I have been working on this but nothing seems to work. I have this dataset that is approximately 10k.
After cleaning the data. I want to count the products sold (There are more than 30 types that are repetitive) to see which one is sold the most and flagging the top 10. However, I would want to include the price of one unit next to the (n) column. For example, Apple was sold 1111 times I want $1 next to the count
Product_name | Sold | Price |
---|---|---|
Apple | 1 | 1.00 |
Orange | 1 | 2.00 |
Apple | 1 | 1.00 |
Orange | 1 | 2.00 |
Apple | 1 | 1.00 |
Orange | 1 | 2.00 |
Usning: df %>% count(Product_name) give this:
Product_Name | n |
---|---|
Apple | 1111 |
Orange | 2222 |
and I want to do this
Product_name | n | Price |
---|---|---|
Apple | 1111 | 1.00 |
Orange | 2222 | 2.00 |
In my data, I have something similar to this example and I have probably 30 different product_name I would really appreciate the help.
thanks,
CodePudding user response:
Perhaps this helps
library(dplyr)
df %>%
group_by(Product_name) %>%
summarise(n =n(), Price = sum(Price))
Or we may need the Price
also as grouping
df %>%
group_by(Product_name, Price) %>%
summarise(n =n(), .groups = 'drop')
CodePudding user response:
If the price does not vary for a particular product you could just use Price = first(Price)
within the summarise statement.

· · · ·

What this exercise asks.
A: Could you extract, word for word, the part of the forum thread from "Or we may need" up to and including "the summarise statement."?
B: How would you sum up the forum thread in two sentences?
C: What do these three questions on the forum thread have as answers?
(i) About how large is the user's dataset?
(ii) What n does the count output show for Orange?
(iii) What does the last reply suggest using if the price does not vary for a product?

· · · ·

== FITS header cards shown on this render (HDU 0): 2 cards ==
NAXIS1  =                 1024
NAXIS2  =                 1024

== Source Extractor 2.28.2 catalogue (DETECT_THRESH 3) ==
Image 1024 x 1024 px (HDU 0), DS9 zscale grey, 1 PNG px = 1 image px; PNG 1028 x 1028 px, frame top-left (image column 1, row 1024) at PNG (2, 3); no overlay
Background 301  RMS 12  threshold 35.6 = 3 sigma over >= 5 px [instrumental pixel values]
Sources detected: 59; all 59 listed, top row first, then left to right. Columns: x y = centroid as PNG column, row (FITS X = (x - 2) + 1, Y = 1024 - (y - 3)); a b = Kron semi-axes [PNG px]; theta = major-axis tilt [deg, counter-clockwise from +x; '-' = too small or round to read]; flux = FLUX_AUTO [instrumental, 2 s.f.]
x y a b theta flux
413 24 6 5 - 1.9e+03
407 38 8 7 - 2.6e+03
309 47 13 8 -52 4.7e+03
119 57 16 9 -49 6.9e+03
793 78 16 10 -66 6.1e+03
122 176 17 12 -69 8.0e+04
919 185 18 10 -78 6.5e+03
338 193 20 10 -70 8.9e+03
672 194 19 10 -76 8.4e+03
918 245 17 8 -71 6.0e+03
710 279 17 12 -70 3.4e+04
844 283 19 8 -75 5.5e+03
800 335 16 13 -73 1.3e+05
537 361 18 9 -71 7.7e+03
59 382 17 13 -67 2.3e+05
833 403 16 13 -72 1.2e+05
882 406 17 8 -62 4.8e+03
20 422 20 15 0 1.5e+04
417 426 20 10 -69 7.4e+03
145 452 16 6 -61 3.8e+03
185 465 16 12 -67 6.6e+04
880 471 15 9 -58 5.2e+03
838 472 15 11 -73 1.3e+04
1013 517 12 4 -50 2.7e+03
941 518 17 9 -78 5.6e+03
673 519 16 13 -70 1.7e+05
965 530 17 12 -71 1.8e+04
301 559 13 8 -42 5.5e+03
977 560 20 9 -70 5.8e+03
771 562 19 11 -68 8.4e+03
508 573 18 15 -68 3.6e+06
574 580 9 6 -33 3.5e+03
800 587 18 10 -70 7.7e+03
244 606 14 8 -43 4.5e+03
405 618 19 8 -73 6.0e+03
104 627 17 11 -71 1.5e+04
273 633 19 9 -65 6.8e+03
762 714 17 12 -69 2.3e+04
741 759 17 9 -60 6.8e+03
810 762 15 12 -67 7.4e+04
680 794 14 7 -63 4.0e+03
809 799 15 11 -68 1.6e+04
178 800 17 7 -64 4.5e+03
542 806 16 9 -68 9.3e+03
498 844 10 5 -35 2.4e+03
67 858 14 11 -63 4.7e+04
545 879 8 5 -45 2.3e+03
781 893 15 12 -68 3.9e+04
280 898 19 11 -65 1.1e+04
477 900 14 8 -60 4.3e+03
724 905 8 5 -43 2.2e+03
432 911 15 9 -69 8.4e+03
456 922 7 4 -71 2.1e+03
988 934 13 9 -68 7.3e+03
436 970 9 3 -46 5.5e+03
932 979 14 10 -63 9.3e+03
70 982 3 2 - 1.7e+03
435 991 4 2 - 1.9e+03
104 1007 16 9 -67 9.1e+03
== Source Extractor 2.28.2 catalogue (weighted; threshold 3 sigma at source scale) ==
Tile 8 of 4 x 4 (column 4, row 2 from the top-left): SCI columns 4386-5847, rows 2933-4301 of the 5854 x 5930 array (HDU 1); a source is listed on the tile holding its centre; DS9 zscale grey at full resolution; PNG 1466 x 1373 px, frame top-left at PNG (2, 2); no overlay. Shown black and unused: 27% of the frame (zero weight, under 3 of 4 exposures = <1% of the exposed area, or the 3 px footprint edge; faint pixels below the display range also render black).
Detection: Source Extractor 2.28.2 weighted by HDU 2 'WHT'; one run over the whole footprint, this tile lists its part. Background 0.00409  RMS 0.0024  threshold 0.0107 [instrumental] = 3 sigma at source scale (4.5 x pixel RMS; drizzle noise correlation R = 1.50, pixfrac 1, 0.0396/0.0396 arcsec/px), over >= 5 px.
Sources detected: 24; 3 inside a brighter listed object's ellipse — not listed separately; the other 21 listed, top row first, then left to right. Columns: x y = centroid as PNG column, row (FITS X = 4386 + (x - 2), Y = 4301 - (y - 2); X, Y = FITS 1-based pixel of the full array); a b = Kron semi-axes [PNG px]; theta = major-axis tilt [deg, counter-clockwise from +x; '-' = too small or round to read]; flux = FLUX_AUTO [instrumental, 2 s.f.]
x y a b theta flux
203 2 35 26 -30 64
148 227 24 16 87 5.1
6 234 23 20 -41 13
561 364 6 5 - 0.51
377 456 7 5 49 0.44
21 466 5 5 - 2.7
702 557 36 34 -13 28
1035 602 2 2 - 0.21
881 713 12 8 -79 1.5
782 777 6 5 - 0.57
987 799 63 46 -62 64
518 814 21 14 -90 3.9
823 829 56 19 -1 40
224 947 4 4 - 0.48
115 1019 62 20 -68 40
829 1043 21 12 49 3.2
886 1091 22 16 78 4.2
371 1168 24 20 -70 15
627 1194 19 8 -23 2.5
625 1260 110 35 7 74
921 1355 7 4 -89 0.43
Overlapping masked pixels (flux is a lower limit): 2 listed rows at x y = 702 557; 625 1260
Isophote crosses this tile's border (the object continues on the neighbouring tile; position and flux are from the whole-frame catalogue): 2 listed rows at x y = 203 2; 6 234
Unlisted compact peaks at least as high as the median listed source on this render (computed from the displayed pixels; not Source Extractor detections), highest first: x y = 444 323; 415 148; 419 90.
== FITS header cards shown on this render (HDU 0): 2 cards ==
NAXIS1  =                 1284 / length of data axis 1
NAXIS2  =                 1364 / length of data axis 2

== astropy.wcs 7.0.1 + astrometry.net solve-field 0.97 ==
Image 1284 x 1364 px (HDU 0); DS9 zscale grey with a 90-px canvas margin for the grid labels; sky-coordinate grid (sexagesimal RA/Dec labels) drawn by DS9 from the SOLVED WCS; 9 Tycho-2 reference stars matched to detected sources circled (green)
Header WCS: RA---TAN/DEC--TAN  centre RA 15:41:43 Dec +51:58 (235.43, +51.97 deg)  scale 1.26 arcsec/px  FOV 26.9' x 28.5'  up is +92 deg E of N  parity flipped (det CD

· · · ·

Per-task outputs.
A:
Or we may need the Price
also as grouping
df %>%
group_by(Product_name, Price) %>%
summarise(n =n(), .groups = 'drop')
CodePudding user response:
If the price does not vary for a particular product you could just use Price = first(Price)
within the summarise statement.

B: A user with a dataset of about 10k rows wants to count how often each of roughly 30 products was sold, flag the top 10, and show the unit price next to the count column. The replies suggest grouping by product with dplyr and summarising with n(), either by adding Price to the grouping or, if a product's price does not vary, by using Price = first(Price) within the summarise statement.

C:
(i) Approximately 10k.
(ii) 2222.
(iii) Price = first(Price), within the summarise statement.